Potential Price-Sensitive and Shareholder-Impacting Issues
- Material Costs: If the Board proceeds with the auditor review as per the proposals, it could result in “substantial costs” that may impact TTB’s earnings and cash flow.
- Board’s Position: The Board is advising shareholders to vote AGAINST both resolutions, arguing there is no evidence of misconduct in the transactions, and implementing the proposals would incur unnecessary expenses and divert management’s attention.

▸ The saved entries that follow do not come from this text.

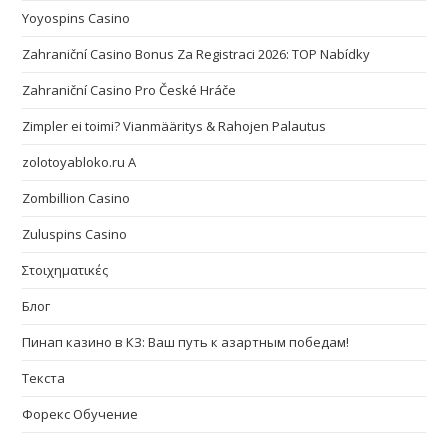
Yoyospins Casino
Zahraniční Casino Bonus Za Registraci 2026: TOP Nabídky
Zahraniční Casino Pro České Hráče
Zimpler ei toimi? Vianmääritys & Rahojen Palautus
zolotoyabloko.ru A
Zombillion Casino
Zuluspins Casino
Στοιχηματικές
Блог
Пинап казино в КЗ: Ваш путь к азартным победам!
Текста
Форекс Обучение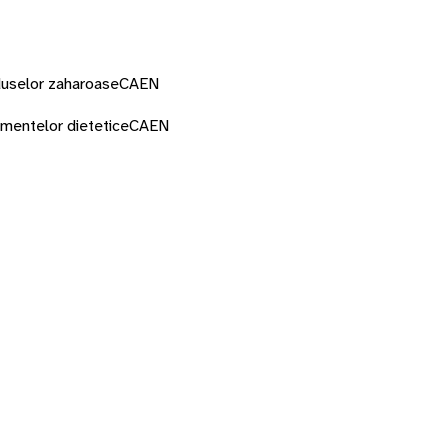
oduselor zaharoase
CAEN
imentelor dietetice
CAEN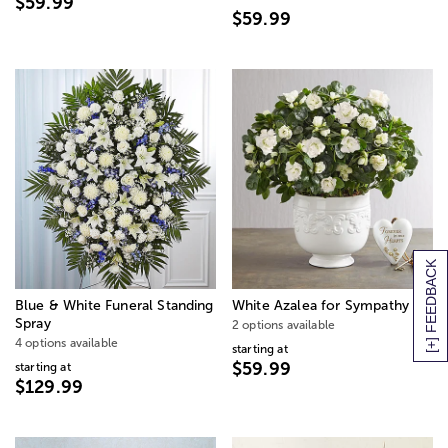
$59.99
$59.99
[+] FEEDBACK
Blue & White Funeral Standing
White Azalea for Sympathy
Spray
2 options available
4 options available
starting at
$59.99
starting at
$129.99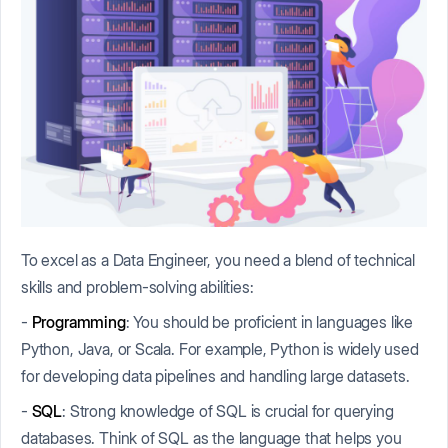
To excel as a Data Engineer, you need a blend of technical
skills and problem-solving abilities:
-
Programming
: You should be proficient in languages like
Python, Java, or Scala. For example, Python is widely used
for developing data pipelines and handling large datasets.
-
SQL
: Strong knowledge of SQL is crucial for querying
databases. Think of SQL as the language that helps you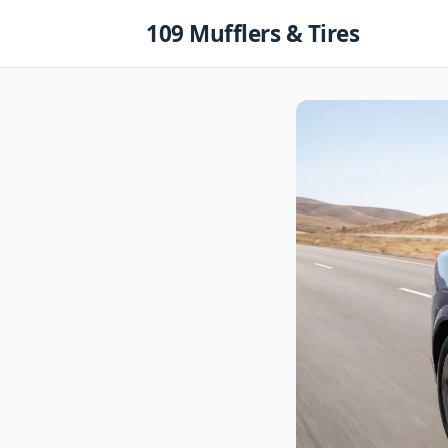
Skip
109 Mufflers & Tires
to
content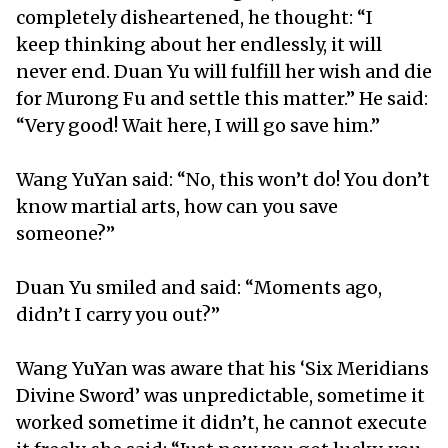
completely disheartened, he thought: “I
keep thinking about her endlessly, it will
never end. Duan Yu will fulfill her wish and die
for Murong Fu and settle this matter.” He said:
“Very good! Wait here, I will go save him.”
Wang YuYan said: “No, this won’t do! You don’t
know martial arts, how can you save
someone?”
Duan Yu smiled and said: “Moments ago,
didn’t I carry you out?”
Wang YuYan was aware that his ‘Six Meridians
Divine Sword’ was unpredictable, sometime it
worked sometime it didn’t, he cannot execute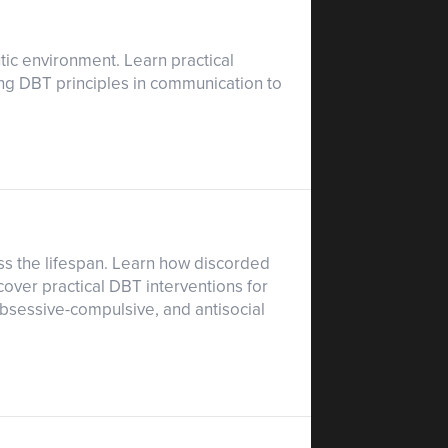
ic environment. Learn practical
ing DBT principles in communication to
ss the lifespan. Learn how discorded
cover practical DBT interventions for
 obsessive-compulsive, and antisocial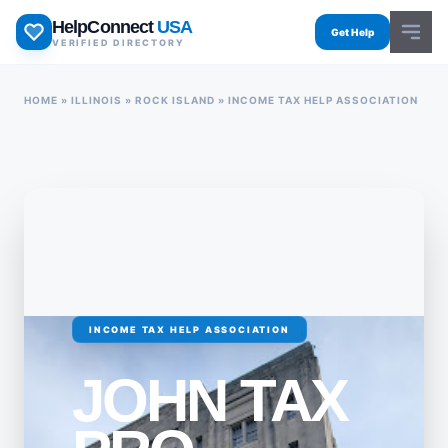
Skip
HelpConnect
USA
to
Get Help
VERIFIED DIRECTORY
content
HOME
»
ILLINOIS
»
ROCK ISLAND
»
INCOME TAX HELP ASSOCIATION
INCOME TAX HELP ASSOCIATION
JOHN TAX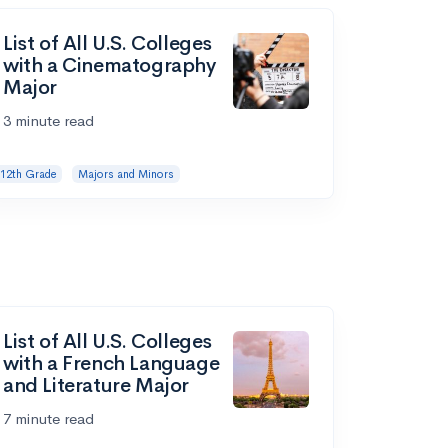
List of All U.S. Colleges
with a Cinematography
Major
3 minute read
12th Grade
Majors and Minors
List of All U.S. Colleges
with a French Language
and Literature Major
7 minute read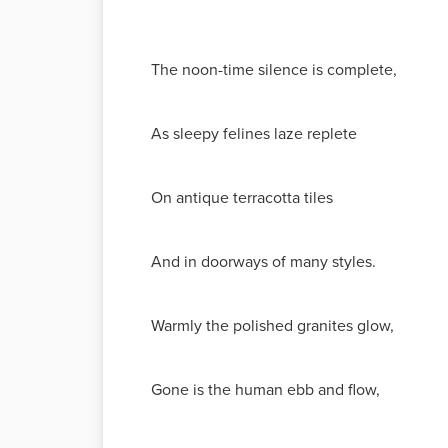
The noon-time silence is complete,
As sleepy felines laze replete
On antique terracotta tiles
And in doorways of many styles.
Warmly the polished granites glow,
Gone is the human ebb and flow,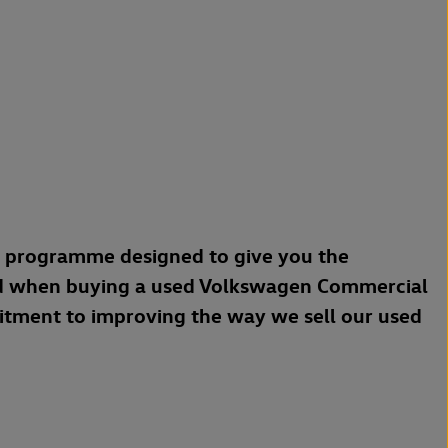
a programme designed to give you the
d when buying a used Volkswagen Commercial
mitment to improving the way we sell our used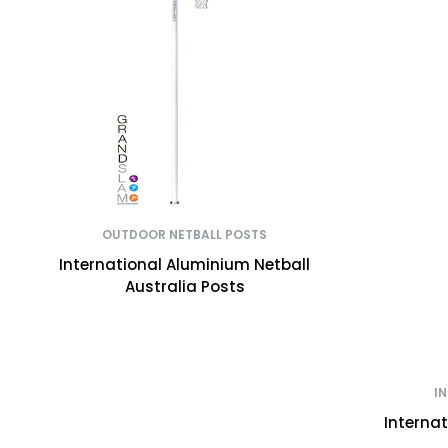
OUTDOOR NETBALL POSTS
International Aluminium Netball
Australia Posts
I
Interna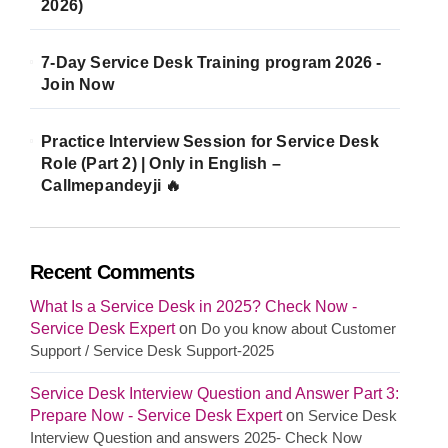
2026)
7-Day Service Desk Training program 2026 -
Join Now
Practice Interview Session for Service Desk
Role (Part 2) | Only in English –
Callmepandeyji 🔥
Recent Comments
What Is a Service Desk in 2025? Check Now -
Service Desk Expert
on
Do you know about Customer
Support / Service Desk Support-2025
Service Desk Interview Question and Answer Part 3:
Prepare Now - Service Desk Expert
on
Service Desk
Interview Question and answers 2025- Check Now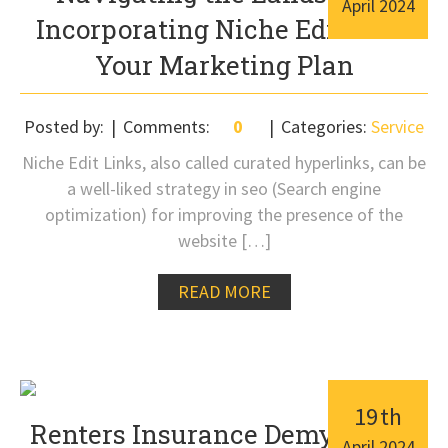
April
2024
Incorporating Niche Edits into
Your Marketing Plan
Posted by:
Comments:
0
Categories:
Service
Niche Edit Links, also called curated hyperlinks, can be
a well-liked strategy in seo (Search engine
optimization) for improving the presence of the
website […]
READ MORE
19
th
Renters Insurance Demystified:
April
2024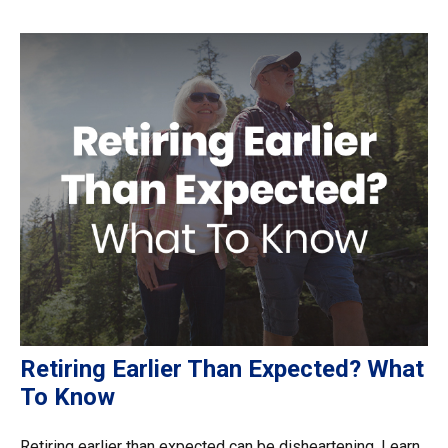
Retiring Earlier Than Expected? What
To Know
Retiring earlier than expected can be disheartening. Learn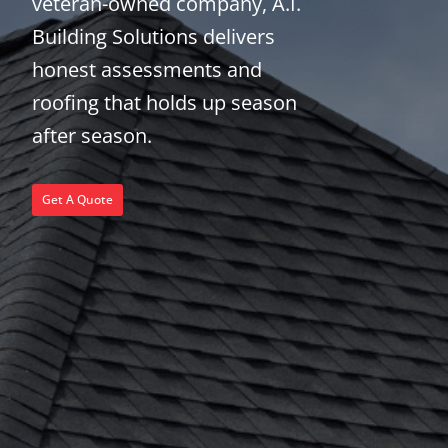
veteran-owned company, A.I.
Building Solutions delivers
honest assessments and
roofing that holds up season
after season.
Get A Quote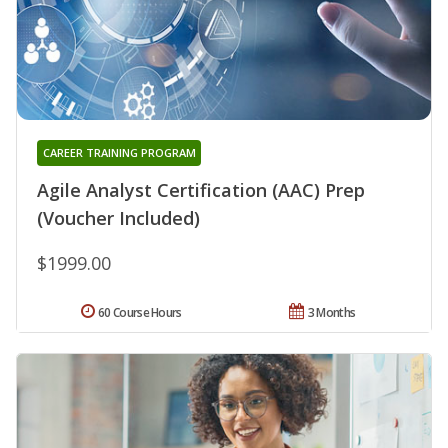
CAREER TRAINING PROGRAM
Agile Analyst Certification (AAC) Prep
(Voucher Included)
$1999.00
60 Course Hours
3 Months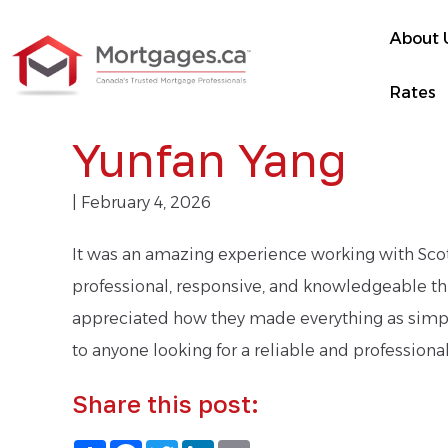
About 
Rates
Yunfan Yang
| February 4, 2026
It was an amazing experience working with Scott
professional, responsive, and knowledgeable thro
appreciated how they made everything as simpl
to anyone looking for a reliable and profession
Share this post:
Share
Facebook
Twitter
LinkedIn
Email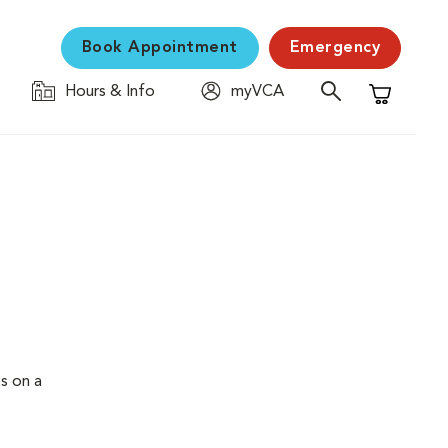
Book Appointment
Emergency
Hours & Info
myVCA
Shopping C
s on a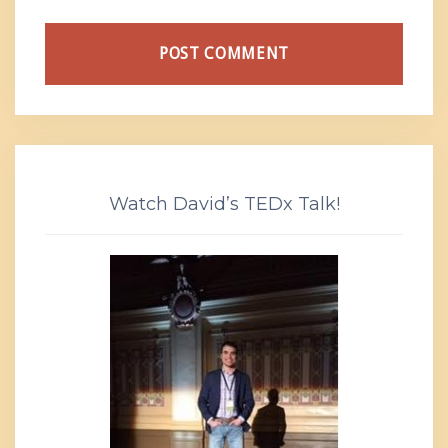
Watch David’s TEDx Talk!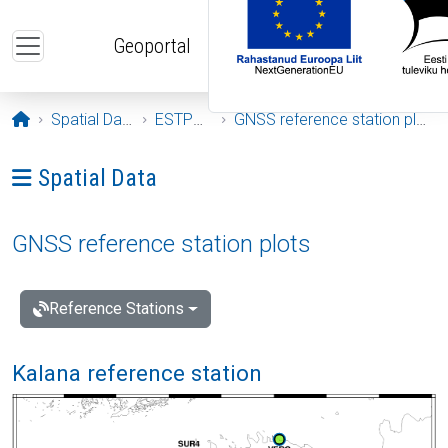
Skip to main content
Geoportal
Opening page
Spatial Data
ESTPOS
GNSS reference station plots
Ava menüü: Spatial Data
Spatial Data
GNSS reference station plots
Reference Stations
Kalana reference station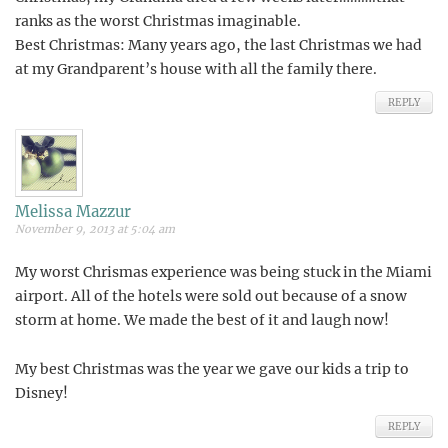
ranks as the worst Christmas imaginable.
Best Christmas: Many years ago, the last Christmas we had
at my Grandparent’s house with all the family there.
REPLY
Melissa Mazzur
November 9, 2013 at 5:04 am
My worst Chrismas experience was being stuck in the Miami
airport. All of the hotels were sold out because of a snow
storm at home. We made the best of it and laugh now!
My best Christmas was the year we gave our kids a trip to
Disney!
REPLY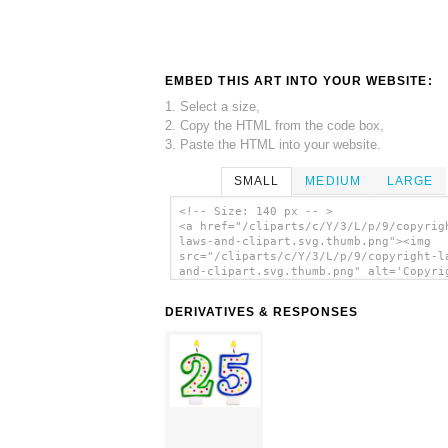
EMBED THIS ART INTO YOUR WEBSITE:
1. Select a size,
2. Copy the HTML from the code box,
3. Paste the HTML into your website.
SMALL
MEDIUM
LARGE
<!-- Size: 140 px -- >
<a href="/cliparts/c/Y/3/L/p/9/copyrig
laws-and-clipart.svg.thumb.png"><img
src="/cliparts/c/Y/3/L/p/9/copyright-l
and-clipart.svg.thumb.png" alt='Copyri
Laws And Clipart clip art'/></a>
DERIVATIVES & RESPONSES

- Shareholder Activism and Board Dynamics: The circular highlights tension between the Board and requisitioning shareholders, including the involvement of the courts and a Consent Order. This could signal governance concerns or differing visions for the company’s direction, potentially impacting investor sentiment.
- Non-Binding Nature: Even if shareholders approve the proposals, the Board is not obligated to implement them or appoint any of the recommended audit firms. The final decision remains at the Board’s discretion.
- No Impact on Share Capital or Substantial Shareholding: The proposals, if implemented, will not alter the company’s net assets, share capital, or major shareholdings structure.
What Investors Should Watch
- The outcome of the EGM could influence market perception of TTB’s governance transparency and the Board’s responsiveness to shareholder concerns.
- If the Board ultimately decides to implement the audit review, the resulting findings (or lack thereof) on the five scrutinised transactions could be material and affect TTB’s share price.
- The costs of the review, if incurred, could impact near-term profitability and cash flows.
- Resolution of the ongoing shareholder activism and boardroom dynamics may have longer-term implications for TTB’s strategic direction and investor confidence.
EGM and Voting Logistics
- Shareholders unable to attend may vote by proxy, with forms required to be submitted at least 48 hours before the meeting.
- Voting will be conducted by poll in accordance with Bursa Malaysia Listing Requirements.
- The Record of Depositors as at 6 May 2026 will determine eligibility to attend and vote.
Disclaimer
Disclaimer: This article is for informational purposes only and does not constitute financial advice or a recommendation to buy or sell shares of Talam Transform Berhad. Investors should conduct their own due diligence and consult their professional advisers before making investment decisions. The information has been compiled from the company’s public circular as at 29 April 2026 and may be subject to further updates or developments.